Annotation Guidelines¶

This document describes the data layout for building your own models with OpenEM. Training routines in OpenEM expect the following directory layout:

your-top-level-directory
├── test
│   ├── truth
│   │   ├── test_video_0.csv
│   │   ├── test_video_1.csv
│   │   └── test_video_2.csv
│   └── videos
│       ├── test_video_0.mp4
│       ├── test_video_1.mp4
│       └── test_video_2.mp4
└── train
    ├── length.csv
    ├── cover.csv
    ├── masks
    │   ├── images
    │   │   ├── 00000.jpg
    │   │   ├── 00001.jpg
    │   │   └── 00002.jpg
    │   └── masks
    │       ├── 00000.png
    │       ├── 00001.png
    │       └── 00002.png
    └── videos
        ├── train_video_0.mp4
        ├── train_video_1.mp4
        └── train_video_2.mp4

Many of the annotations require video frame numbers. It is important to point out that most video players do not have frame level accuracy, so attempting to convert timestamps in a typical video player to frame numbers will likely be inaccurate. Therefore we recommend using a frame accurate video annotator such as Tator, or converting your video to a series of images before annotating.

Train directory¶

videos contains video files in mp4 format. The content of these videos should follow the data collection guidelines. We refer to the basename of each video file as the video ID, a unique identifier for each video. In the directory layout above, the video ID for the videos are train_video_0, train_video_1, and train_video_2.

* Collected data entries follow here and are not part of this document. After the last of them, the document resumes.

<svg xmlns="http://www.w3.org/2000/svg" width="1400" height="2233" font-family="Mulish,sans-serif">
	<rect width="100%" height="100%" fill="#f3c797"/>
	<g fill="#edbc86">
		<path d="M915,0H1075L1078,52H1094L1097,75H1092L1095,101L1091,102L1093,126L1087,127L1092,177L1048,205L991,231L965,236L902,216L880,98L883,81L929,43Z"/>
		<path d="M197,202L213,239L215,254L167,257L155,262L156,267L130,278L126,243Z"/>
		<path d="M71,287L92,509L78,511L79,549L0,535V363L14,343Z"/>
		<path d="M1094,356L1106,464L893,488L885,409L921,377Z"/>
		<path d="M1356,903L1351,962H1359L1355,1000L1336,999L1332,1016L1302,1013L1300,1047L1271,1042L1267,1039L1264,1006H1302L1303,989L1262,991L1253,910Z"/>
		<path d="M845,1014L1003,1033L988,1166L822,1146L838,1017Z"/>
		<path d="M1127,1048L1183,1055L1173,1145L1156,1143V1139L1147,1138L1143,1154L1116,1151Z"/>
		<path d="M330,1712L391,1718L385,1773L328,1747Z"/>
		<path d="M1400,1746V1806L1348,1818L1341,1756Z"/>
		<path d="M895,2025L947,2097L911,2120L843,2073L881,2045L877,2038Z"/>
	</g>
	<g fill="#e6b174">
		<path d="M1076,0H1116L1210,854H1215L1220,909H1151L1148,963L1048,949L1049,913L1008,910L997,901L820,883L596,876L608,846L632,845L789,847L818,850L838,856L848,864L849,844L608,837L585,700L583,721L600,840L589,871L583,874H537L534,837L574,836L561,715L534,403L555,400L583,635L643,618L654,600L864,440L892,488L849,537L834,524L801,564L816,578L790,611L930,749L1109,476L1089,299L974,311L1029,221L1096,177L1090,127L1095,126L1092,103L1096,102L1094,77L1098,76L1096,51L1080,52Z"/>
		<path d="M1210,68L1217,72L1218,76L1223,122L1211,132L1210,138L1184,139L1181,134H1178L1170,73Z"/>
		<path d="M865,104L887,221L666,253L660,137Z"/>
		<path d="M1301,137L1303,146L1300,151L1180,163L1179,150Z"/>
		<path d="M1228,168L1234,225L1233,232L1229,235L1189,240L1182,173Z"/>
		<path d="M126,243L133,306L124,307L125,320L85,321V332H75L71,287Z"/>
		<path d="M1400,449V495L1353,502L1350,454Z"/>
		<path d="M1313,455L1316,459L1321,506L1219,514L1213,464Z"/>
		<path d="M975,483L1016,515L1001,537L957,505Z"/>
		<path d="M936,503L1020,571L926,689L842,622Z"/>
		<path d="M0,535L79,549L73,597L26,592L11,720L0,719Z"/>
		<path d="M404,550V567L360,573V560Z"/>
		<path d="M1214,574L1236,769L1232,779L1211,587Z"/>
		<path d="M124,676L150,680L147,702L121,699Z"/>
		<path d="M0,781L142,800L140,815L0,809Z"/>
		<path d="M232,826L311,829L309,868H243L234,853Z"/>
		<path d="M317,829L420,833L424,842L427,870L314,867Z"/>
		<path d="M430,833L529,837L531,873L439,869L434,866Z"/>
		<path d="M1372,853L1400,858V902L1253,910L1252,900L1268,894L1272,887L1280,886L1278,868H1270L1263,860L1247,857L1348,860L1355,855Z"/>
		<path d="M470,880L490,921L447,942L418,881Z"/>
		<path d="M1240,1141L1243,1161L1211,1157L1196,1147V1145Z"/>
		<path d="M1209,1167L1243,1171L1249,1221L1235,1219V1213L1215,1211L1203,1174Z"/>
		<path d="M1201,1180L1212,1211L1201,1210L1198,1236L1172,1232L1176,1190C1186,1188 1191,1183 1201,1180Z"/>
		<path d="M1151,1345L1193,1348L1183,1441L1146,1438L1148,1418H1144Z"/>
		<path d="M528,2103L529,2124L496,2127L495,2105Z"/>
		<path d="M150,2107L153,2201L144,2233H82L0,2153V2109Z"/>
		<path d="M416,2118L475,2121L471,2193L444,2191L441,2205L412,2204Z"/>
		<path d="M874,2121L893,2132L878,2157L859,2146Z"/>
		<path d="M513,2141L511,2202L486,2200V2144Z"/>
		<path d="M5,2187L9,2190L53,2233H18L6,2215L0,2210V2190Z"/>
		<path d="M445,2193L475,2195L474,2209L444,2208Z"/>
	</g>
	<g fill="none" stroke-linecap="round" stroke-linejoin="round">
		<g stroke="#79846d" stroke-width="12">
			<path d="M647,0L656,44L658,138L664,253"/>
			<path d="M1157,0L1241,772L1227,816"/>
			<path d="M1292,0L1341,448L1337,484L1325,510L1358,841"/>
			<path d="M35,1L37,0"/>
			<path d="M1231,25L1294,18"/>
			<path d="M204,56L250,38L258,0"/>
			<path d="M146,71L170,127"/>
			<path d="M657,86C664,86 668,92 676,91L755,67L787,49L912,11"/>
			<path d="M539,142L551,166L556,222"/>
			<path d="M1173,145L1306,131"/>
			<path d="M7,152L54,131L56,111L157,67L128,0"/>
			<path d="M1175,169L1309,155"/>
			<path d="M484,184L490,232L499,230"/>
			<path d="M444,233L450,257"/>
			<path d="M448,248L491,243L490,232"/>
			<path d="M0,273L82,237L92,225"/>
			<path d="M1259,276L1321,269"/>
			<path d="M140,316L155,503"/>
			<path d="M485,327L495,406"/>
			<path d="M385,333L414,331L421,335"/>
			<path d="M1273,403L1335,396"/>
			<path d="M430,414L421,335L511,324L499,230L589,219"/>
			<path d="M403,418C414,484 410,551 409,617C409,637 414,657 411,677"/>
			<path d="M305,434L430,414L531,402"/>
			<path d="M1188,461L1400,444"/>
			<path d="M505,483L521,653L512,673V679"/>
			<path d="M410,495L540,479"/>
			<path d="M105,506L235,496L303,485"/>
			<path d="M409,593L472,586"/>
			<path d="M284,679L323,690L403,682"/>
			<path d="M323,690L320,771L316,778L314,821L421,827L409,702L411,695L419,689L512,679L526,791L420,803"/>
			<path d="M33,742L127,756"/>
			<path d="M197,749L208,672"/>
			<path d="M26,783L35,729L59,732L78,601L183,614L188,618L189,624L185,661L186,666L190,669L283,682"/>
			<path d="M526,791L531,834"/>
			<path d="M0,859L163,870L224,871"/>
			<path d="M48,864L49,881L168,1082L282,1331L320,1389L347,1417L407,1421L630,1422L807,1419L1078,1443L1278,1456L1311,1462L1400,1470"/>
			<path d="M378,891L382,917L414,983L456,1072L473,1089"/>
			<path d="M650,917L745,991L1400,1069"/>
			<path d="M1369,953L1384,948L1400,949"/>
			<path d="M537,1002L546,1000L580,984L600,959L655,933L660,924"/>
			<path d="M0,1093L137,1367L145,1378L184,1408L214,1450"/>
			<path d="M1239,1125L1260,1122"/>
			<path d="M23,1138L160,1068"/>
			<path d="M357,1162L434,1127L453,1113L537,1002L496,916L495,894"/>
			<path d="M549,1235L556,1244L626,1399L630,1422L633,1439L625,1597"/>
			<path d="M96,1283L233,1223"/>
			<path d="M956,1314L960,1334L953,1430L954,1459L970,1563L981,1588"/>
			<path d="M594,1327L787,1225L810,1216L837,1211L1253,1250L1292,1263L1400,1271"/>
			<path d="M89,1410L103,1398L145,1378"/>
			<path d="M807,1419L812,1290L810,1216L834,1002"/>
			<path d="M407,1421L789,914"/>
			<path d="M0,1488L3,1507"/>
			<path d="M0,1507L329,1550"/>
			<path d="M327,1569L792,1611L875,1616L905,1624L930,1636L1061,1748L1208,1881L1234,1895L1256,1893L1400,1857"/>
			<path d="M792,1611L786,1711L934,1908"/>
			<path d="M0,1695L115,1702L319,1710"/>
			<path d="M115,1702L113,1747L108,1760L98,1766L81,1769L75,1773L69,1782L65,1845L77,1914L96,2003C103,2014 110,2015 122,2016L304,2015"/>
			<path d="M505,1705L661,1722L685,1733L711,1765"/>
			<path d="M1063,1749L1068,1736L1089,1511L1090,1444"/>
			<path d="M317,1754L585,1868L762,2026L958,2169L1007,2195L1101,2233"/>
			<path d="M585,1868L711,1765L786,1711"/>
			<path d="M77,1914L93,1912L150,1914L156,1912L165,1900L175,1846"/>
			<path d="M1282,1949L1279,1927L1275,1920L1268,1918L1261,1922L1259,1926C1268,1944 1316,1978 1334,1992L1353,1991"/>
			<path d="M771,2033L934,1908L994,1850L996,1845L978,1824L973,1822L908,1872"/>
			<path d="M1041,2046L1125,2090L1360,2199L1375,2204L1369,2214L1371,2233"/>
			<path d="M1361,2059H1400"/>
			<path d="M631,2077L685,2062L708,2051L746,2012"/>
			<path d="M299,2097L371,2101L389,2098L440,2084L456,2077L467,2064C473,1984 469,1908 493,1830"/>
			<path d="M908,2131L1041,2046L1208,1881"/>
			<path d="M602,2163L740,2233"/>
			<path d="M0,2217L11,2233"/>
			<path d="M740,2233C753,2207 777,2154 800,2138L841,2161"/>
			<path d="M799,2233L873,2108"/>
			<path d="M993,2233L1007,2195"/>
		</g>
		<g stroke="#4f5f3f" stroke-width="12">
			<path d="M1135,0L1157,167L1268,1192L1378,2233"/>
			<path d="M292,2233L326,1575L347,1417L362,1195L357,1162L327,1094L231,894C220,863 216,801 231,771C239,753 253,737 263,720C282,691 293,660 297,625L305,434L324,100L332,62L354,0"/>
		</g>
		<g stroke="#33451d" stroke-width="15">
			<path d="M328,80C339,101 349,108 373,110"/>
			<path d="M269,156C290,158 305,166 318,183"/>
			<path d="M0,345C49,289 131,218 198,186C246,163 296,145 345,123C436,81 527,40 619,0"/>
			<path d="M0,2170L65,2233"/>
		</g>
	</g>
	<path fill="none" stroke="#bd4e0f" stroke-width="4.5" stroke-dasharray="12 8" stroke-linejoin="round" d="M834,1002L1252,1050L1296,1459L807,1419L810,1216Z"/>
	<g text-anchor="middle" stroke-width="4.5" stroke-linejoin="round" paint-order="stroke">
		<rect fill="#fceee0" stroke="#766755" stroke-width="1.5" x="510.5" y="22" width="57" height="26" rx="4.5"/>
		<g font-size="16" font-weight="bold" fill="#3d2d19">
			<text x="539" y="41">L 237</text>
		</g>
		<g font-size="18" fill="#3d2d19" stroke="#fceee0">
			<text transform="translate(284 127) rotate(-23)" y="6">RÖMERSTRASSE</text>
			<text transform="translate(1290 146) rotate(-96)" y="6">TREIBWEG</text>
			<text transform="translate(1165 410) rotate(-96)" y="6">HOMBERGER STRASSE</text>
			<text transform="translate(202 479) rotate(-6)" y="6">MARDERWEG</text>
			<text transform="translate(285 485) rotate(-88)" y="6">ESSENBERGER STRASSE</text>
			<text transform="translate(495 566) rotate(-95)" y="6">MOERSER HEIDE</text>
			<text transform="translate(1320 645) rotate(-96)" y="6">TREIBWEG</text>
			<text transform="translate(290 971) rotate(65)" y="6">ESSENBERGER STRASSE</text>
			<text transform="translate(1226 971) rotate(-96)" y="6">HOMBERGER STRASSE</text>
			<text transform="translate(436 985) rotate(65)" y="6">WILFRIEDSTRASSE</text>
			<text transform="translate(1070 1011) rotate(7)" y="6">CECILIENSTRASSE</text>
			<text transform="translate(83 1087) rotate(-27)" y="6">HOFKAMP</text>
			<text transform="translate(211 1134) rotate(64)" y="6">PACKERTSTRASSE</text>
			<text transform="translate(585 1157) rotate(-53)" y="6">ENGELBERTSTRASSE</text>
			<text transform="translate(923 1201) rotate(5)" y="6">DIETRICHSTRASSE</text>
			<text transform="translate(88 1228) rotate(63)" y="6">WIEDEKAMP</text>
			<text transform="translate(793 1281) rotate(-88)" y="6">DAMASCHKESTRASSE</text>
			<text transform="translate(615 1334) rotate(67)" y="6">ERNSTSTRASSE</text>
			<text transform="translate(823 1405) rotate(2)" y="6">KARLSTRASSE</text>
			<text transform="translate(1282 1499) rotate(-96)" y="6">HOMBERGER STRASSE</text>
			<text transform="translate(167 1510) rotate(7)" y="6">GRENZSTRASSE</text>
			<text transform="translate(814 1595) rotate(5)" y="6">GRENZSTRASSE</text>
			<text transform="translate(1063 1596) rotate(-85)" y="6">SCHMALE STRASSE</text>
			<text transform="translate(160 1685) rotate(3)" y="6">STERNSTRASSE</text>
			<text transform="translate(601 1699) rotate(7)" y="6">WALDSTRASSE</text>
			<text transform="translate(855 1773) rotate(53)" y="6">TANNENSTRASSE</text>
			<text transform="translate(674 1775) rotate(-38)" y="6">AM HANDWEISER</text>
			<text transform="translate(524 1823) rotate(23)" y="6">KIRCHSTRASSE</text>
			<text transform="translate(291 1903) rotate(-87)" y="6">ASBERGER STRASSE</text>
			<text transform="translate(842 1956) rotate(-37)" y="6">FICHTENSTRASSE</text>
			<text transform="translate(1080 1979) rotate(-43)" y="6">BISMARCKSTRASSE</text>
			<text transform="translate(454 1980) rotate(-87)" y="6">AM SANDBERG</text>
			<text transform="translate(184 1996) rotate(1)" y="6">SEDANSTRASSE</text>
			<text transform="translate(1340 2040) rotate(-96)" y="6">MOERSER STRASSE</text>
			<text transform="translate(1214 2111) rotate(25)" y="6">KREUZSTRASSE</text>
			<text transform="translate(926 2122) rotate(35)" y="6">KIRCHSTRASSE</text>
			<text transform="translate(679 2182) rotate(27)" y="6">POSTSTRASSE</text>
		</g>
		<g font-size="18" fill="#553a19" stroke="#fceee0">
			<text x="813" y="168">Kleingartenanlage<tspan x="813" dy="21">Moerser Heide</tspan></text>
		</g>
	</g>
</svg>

masks/images contains single frames from the videos. Each image in this directory has a corresponding binary mask image in masks/masks. The high values (RGB value of [255, 255, 255]) in the mask correspond to the ruler, and it is zeros elsewhere.

length.csv contains length annotations of fish in the videos. Each row corresponds to an individual fish, specifically the video frame containing the clearest view of each fish. This file is also used to train the counting algorithm, so exactly one frame should be annotated per individual fish. The columns of this file are:

video_id: The basename of the video.
frame: The zero-based frame number in the video.
Choose one of the following annotation styles:
- x1, y1, x2, y2: xy-coordinates of the tip and tail of the fish in pixels.
- x,y,width,height,theta: xy-coordinates of box surrounding the fish in pixels.
species_id: The one-based index of the species as listed in the ini file, as described in the tutorial. If this value is zero, it indicates that no fish are present. While length.csv can be used to include no fish example frames, it is encouraged to instead include them in cover.csv. Both are used when training the detection model, but only cover.csv is used when training the classification model.

Length coordinates of a clearly visible fish. Box coordinates of a clearly visible fish.

cover.csv contains examples of frames that contain no fish, fish covered by a hand or other obstruction, and fish that can be clearly viewed. The columns of this file are:

video_id: The basename of the video.
frame: The zero-based frame number in the video.
cover: 0 for no fish, 1 for covered fish, 2 for clear view of fish.

Example of image with no fish.

Example of image with covered fish.

Example of image with clear fish.

Test directory¶

videos contains videos that are different from the videos in the train directory but collected in a similar way.

truth contains a csv corresponding to each video. Each row corresponds to a fish in the video. The columns in this file are:

frame: The keyframe for each fish.
species: Species of each fish.
length: Length of each fish in pixels.

Skipping training steps¶

It is possible to train only some models in openem. For example, you may wish to only train the detect model or only the classify model. During training, there are steps in which model outputs are predicted for use in the next model in the pipeline. In each of these cases, the outputs are written to one of:

<WorkDir>/inference/find_ruler.csv
<WorkDir>/inference/detect.csv
<WorkDir>/inference/classify.csv

The name of the file corresponds to the model that generated it. If you would like to skip training one of these models but a model you wish to train depends on one of these files, you will need to generate the missing file manually as if it were part of the training set annotations. Below is a description of each file:

find_ruler.csv contains the ruler position in each video. The columns of this file are:

video_id: The basename of the video.
x1, y1, x2, y2: xy-coordinates of the ends of the ruler in pixels.

Ruler coordinates for a video.

detect.csv contains the bounding box around fish in the video frames. The columns of this file are:

video_id: The basename of the video.
frame: The zero-based frame number in the video.
x, y, w, h: The top, left, width, and height of the bounding box in pixels. The origin is at the top left of the video frame.
det_conf: Detection confidence, between 0 and 1. This should be 1 for manually annotation.
det_species: The one-based index of the species as listed in the ini file.

classify.csv contains the cover and species for the highest confidence detection in each frame. It has the following columns:

video_id: The basename of the video.
frame: The zero-based frame number in the video.
no_fish, covered, clear: Cover category. One of these should be set to 1.0, others should be zero.
speces__, species_*: Species category. The species__ corresponds to background (not a fish). One of these should be set to 1.0, others should be zero.